Source records:
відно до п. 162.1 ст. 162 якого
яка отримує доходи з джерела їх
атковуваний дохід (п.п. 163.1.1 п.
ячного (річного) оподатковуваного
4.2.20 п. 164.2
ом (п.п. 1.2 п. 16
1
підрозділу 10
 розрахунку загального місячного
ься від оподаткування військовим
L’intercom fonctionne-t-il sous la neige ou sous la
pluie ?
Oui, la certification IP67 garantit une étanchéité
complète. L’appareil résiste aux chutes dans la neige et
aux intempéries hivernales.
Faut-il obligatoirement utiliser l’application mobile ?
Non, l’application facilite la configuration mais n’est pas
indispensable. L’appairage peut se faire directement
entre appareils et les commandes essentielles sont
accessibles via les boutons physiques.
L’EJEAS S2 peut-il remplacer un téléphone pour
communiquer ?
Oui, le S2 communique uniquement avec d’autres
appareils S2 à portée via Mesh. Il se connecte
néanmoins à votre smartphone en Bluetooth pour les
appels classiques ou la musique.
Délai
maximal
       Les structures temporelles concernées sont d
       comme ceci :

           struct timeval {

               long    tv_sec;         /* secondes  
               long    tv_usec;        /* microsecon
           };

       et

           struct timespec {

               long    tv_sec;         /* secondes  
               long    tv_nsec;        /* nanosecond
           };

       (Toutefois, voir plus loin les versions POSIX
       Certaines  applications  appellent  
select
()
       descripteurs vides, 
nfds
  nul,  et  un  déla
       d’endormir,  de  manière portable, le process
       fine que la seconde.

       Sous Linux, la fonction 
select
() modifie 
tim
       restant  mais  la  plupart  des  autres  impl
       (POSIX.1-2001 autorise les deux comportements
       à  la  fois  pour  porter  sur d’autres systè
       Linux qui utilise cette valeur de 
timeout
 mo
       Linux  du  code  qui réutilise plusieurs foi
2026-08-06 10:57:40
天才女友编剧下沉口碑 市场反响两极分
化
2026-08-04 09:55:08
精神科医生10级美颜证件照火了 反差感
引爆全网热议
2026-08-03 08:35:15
--
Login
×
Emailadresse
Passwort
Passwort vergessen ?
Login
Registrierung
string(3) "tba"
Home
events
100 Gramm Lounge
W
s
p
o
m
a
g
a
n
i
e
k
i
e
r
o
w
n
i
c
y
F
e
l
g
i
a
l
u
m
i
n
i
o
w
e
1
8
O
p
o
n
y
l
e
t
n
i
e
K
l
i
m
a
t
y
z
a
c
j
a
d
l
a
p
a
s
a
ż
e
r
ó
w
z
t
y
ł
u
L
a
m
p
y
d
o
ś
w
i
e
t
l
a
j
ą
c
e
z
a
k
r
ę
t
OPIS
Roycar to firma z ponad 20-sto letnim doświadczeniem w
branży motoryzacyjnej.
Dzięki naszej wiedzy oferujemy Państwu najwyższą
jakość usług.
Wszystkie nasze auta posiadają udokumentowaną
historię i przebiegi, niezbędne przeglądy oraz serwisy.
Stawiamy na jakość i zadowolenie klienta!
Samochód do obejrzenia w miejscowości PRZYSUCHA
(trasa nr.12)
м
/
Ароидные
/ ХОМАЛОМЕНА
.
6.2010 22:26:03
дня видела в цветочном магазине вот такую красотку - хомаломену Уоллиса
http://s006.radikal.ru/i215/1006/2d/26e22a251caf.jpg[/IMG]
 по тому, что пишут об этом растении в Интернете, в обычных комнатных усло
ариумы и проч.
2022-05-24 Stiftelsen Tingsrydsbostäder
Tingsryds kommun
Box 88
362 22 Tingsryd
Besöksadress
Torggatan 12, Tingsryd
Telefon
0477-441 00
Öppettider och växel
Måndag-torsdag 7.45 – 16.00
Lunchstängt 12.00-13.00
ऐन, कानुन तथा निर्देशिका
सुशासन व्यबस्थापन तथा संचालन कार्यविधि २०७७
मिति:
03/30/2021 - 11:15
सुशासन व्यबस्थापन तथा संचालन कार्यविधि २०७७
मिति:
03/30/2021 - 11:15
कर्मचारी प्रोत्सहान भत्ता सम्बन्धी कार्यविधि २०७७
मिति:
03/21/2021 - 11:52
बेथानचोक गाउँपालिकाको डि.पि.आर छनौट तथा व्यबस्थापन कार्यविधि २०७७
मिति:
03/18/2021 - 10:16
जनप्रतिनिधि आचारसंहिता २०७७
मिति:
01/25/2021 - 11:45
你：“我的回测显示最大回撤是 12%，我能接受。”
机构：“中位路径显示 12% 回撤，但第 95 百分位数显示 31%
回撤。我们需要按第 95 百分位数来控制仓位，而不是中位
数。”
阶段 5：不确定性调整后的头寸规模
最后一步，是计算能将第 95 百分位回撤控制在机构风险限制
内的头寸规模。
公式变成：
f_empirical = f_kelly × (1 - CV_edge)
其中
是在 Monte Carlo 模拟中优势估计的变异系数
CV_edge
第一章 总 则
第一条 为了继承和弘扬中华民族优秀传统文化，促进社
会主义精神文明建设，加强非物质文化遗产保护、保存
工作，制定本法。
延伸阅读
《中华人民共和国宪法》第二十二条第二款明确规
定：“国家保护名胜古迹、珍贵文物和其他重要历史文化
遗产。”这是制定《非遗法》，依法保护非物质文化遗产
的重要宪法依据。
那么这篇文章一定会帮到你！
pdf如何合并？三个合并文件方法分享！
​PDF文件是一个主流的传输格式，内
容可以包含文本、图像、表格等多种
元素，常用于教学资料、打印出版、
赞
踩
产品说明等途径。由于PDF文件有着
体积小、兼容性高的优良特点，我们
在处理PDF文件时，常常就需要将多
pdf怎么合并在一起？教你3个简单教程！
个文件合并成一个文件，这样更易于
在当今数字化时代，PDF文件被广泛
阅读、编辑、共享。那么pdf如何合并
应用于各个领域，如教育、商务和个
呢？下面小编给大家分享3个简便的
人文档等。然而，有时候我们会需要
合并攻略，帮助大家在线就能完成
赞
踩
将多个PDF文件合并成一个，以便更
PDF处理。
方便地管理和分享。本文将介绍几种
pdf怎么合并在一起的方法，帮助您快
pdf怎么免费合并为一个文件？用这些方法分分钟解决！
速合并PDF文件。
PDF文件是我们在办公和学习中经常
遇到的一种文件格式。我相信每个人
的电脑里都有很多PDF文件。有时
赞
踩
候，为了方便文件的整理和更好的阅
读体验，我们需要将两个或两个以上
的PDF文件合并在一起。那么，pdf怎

What the task requires:
Reproduce the stretch of the records from the line containing "(Toutefois, voir plus" through the line containing "fine que la seconde.", keeping every line and character unchanged.

Answer to this exercise:
       (Toutefois, voir plus loin les versions POSIX
       Certaines  applications  appellent  
select
()
       descripteurs vides, 
nfds
  nul,  et  un  déla
       d’endormir,  de  manière portable, le process
       fine que la seconde.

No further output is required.